Tuesday, February 13, 2007

Boggle

I've been obsessed with Boggle lately. I'm in the process of writing a CQ tech experiment article about my struggles and ultimate success in creating a perl Boggle board generator/solver, which is a lengthy story that I'll spare you here. I bought a "Boggle Deluxe" game for Stacey this Christmas, and we've played some games on it, and found it to be fun and to have a little learning curve while your brain pumps new blood into its pattern matching areas.

She and I have fun at restaurants with kids' menus that have word search games on them. Usually a word search will have items from the menu hidden on the board, or the theme of the restaurant (e.g, Bob Evans has "breakfast", "bacon", etc.). After we quickly find those words, we set about using a different colored crayon to circle words that they didn't intend to put on the board, usually three letter words put there randomly -- cat, hip. So Boggle was a natural extension for us for a family game.

I don't recall mentioning that to anyone, so it came as a surprise last week when my neighbors were playing Boggle on a board they just bought. I joined in their game and thought I was doing fair, but I came in last place. The game winner, who spends a good part of his downtime solving crossword puzzles, scored half again as much as I did. Humbling, sure, but it inspired me to go figure out what I was doing wrong and train myself to do better.

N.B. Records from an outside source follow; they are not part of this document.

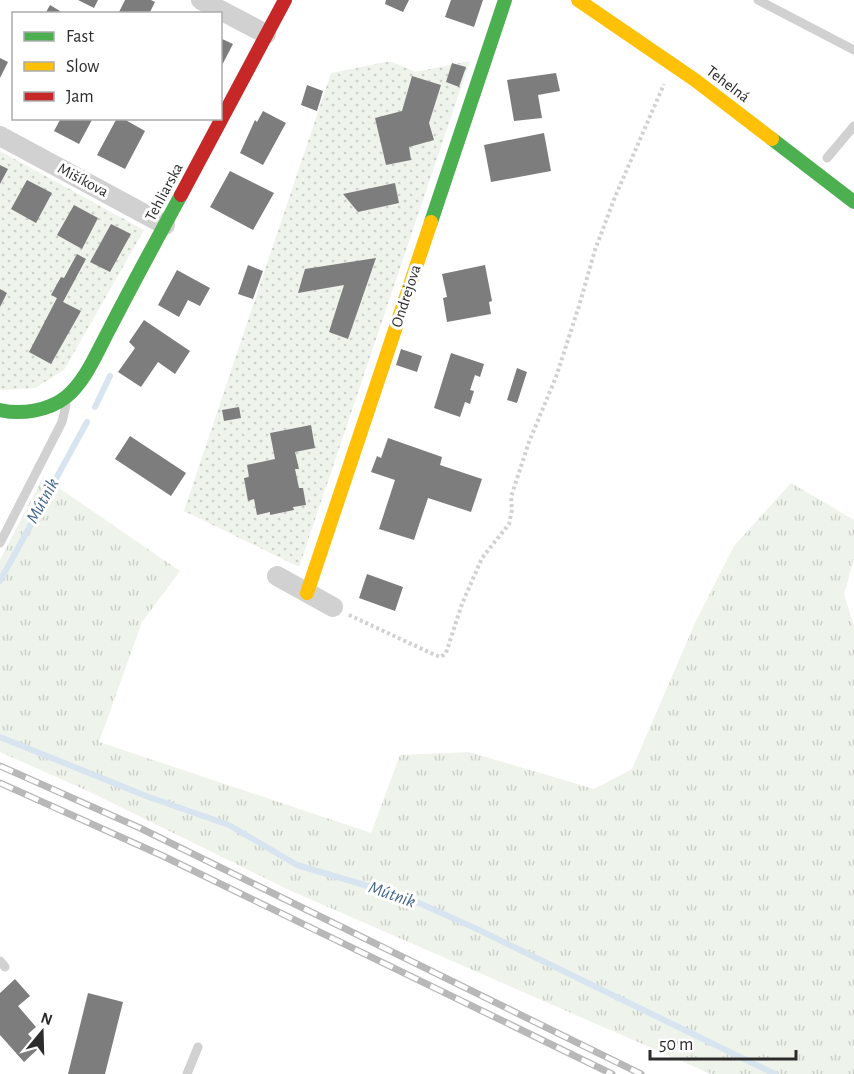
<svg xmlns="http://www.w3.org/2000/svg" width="854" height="1074" font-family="'Alegreya Sans',sans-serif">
<defs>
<pattern id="grass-tufts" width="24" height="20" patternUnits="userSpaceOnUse" patternTransform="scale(1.5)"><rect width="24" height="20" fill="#eef3eb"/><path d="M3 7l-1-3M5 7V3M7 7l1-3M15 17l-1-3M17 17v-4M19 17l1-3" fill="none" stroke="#ccd0ca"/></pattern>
<pattern id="park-dots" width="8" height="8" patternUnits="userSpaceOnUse" patternTransform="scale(1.5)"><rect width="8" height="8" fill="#eef3eb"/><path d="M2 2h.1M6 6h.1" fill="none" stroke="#ccd0ca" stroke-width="1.8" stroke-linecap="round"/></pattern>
</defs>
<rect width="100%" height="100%" fill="#fff"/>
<!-- grass -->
<path fill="url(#grass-tufts)" d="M43,477L180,571L142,622L99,742L371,833L400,755L469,752L594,789L632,769L695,623L734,546L791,483L854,520V559L844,594L854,627V1074H711L289,890L90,792L0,752V560Z"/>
<!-- park -->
<path fill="url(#park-dots)" d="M390,61L415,72L470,61L299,567L184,511L331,73Z
M0,151L144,230L64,370L35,388L3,390L0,389Z"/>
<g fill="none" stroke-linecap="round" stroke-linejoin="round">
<!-- stream -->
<path stroke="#d8e4ef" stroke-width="6" d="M95,407L110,376
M0,581L87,422
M0,737L146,796L229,825L297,865L408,898L479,930L775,1074"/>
</g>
<!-- building -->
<path fill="#7d7d7d" d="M78,0H98L94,8Z
M125,0H151L155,2L149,14H118Z
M386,0H409L403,12L385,4Z
M451,0H483L474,27L445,17Z
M50,5L60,11L59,14H45Z
M220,38L233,44L220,69Z
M0,58L8,62L0,78Z
M452,63L466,67L459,87L446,82Z
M556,73L560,91L538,95L542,118L514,121L507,80Z
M412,76L441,85L429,123L434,140L409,147L411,160L386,165L375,118L402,111Z
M307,85L323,91L317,111L301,105Z
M263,111L286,123L263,165L240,153L255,120L257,122Z
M61,118H93L79,144L54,131Z
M117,118H122L145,131L125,169L97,155Z
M544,133L551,171L491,182L484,145Z
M0,165L8,169L0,184Z
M230,171L274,193L253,230L210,207Z
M27,180L52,193L36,223L11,209Z
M395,183L399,203L358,212L343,194Z
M74,205L98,218L82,249L57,235Z
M111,224L131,234L110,272L90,262Z
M77,254L86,259L63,302L81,311L51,364L29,352L57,298L51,295L61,277L64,278Z
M376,258L348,339L329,332L344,285L298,293L305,269Z
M248,265L263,271L253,299L238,294Z
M485,265L492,301L489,302L491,314L447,322L443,298L447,297L442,274Z
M177,270L210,288L200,306L188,300L179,317L158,305Z
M0,289L7,293L0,307Z
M144,320L190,351L175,374L158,362L141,387L118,372L135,348L129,342Z
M401,349L422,356L417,372L396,365Z
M451,353L484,364L480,377L475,375L470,390L474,391L470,404L465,402L460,417L434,408Z
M517,368L527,372L517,403L507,400Z
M239,407L241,418L224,421L222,410Z
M311,425L315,448L295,452L299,469H295L299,488H303L306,505L293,507L294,510L270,515V512L257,515L254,499L248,501L244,478L249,477L247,465L275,459L270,433Z
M130,436L186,473L171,496L115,459Z
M388,438L442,457L440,465L482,479L471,512L428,498L414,540L379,529L395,480L371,472L377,456L381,458Z
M367,574L403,587L395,611L359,598Z
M15,979L30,996L18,1006L36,1027L28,1034L40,1047L24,1062L0,1035V993Z
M88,993L123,1002L105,1074H68Z"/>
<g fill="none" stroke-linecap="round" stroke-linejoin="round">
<!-- path -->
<path stroke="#d1d1d1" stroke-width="4" stroke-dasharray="3 3" stroke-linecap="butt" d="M349,615L435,655L441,657L446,653L462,604L482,558L509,524L512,510L511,497L529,442L556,377L579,306L595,250L615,197L664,84"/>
<!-- lane -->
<path stroke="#d1d1d1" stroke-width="9" d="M758,0L854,50
M827,158L854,126
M0,543L62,422L66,405
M0,961L5,967
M187,1074L198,1047"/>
<!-- street -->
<path stroke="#d1d1d1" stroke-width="20" d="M201,0L266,34
M0,136L165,225
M277,576L333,607"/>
<!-- fast -->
<path stroke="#4caf50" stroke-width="14" d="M772,139L854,202
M431,222L505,0
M0,410C21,415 48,411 66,397C86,381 98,350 110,328C133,283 157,239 181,195"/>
<!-- slow -->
<path stroke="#ffc107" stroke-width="14" d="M578,0L695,80L772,139
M307,593L431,222"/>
<!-- jam -->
<path stroke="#c62828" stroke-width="14" d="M181,195L285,0"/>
<defs>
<path id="rail" d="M0,766L140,828L641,1074
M0,783L163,856L612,1074"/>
</defs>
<!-- rail casing -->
<use href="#rail" stroke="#b8b8b8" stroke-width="7"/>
<!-- rail -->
<use href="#rail" stroke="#fff" stroke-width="4.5" stroke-dasharray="14" stroke-linecap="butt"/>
</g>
<g text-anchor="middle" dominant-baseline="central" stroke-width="6" stroke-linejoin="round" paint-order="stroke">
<!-- street labels -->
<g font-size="16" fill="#2c2c2c" stroke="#fff">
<text transform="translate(728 84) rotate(37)">Tehelná</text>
<text transform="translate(83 180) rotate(28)">Mišíkova</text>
<text transform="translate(164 192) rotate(-62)">Tehliarska</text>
<text transform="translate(406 296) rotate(-72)">Ondrejova</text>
</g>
<!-- water labels -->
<g font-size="18" font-style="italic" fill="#406488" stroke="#fff">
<text transform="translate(43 501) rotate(-61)">Mútnik</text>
<text transform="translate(392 895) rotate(19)">Mútnik</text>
</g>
</g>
<!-- legend -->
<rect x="12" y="12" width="210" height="108" fill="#ffffff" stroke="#ababab" stroke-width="1.5"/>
<rect x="24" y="32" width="30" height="9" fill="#4caf50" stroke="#ababab" stroke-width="1.5"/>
<text x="66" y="42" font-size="18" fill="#2c2c2c">Fast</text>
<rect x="24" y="62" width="30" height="9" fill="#ffc107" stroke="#ababab" stroke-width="1.5"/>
<text x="66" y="72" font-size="18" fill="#2c2c2c">Slow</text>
<rect x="24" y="92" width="30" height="9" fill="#c62828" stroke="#ababab" stroke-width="1.5"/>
<text x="66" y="102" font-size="18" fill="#2c2c2c">Jam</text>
<!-- north arrow -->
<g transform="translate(42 1032) rotate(19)" stroke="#ffffff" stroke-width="4.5" paint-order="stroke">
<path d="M0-4.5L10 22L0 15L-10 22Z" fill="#2c2c2c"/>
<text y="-9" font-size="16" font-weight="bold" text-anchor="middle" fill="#2c2c2c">N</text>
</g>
<!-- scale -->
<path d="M650 1050v9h146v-9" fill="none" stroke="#2c2c2c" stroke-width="3"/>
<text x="659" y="1050" font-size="18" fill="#2c2c2c" stroke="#ffffff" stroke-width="4.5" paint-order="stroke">50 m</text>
</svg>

First, I needed to understand the game better, so off I went examining the game and writing perl code. Along the way I laughed, I cried, and learned an important lesson about love... oh wait, that was the Disney channel that was on in the background. What I did learn was that the dice in a standard 4x4 Boggle set were substantially different from the dice in Stacey's 5x5 Boggle Deluxe set, so no analysis of likely big words on 4x4 would give me an unfair advantage when I played the game with my daughter. The 4x4 set dice are set up thusly:

a a e e g n
a b b j o o
a c h o p s
a f f k p s
a o o t t w
c i m o t u
d e i l r x
d e l r v y
d i s t t y
e e g h n w
e e i n s u
e h r t v w
e i o s s t
e l r t t y
h i m n qu u
h l n n r z


There are 7 letters appearing on only one die, namely b, f, j, k, qu, x, and z. This means words that have any of those letters doubled can't be spelled on a Boggle board. Words such as abbey (two b's), pizza (two z's), and offer (two f's) are examples of this. Further examination shows oddities like you can't spell a word with both f and k, b and j, and you can't spell a word with two c's and one m, or two m's and one c.

Once I finished the board generator and solver, I struggled to find a good workable word list, having trouble with lists that had slang, acronyms, proper names, or that were missing plural and past-tense forms of words. I settled on an official Scrabble word list, and even it wasn't perfect, missing the famous Boggle 17-letter words "quadricentennials" and "sesquicentennials" (spellable with 16 Boggle dice because one of the dice is "qu"), but that did contain "inconsequentially".

Phase two of the project had a high geek-index, writing a perl script to take my Scrabble word list and make a Boggle lexicon out of it, figuring out exactly which words could be spelled with the dice and which could not. I've taken the list of words that can't be spelled with Boggle dice and put them here.

And speaking of words...

Geek rant of the day

I hate the IT world's appropriation and misuse of the word "Agnostic". It is used to indicate that something doesn't see a certain layer, and the designer doesn't care about it. For example, the Java language is operating system agnostic. Cell phones are spoken language agnostic. Java should work on any OS, and cell phones should carry any spoken language.

Agnostic, of course, is not the right word. If you break it down etymologically, you get "against knowledge", which sort of implies what the tech use is, but common usage of the word refers to not knowing if God is real. OK, so Java doesn't know if God is real, and neither do cell phones. I accept that premise, but it still doesn't convey what Joe IT flunky is trying to say. What he is trying to say is "Java is OS ignorant", or "Java is OS uncaring", but those just make Java sound like a jerk. Instead, a better sounding word was misappropriated, the speaker sounds more intelligent, Java doesn't sound like a jerk, and language as a whole suffers at the hands of vanity. Again.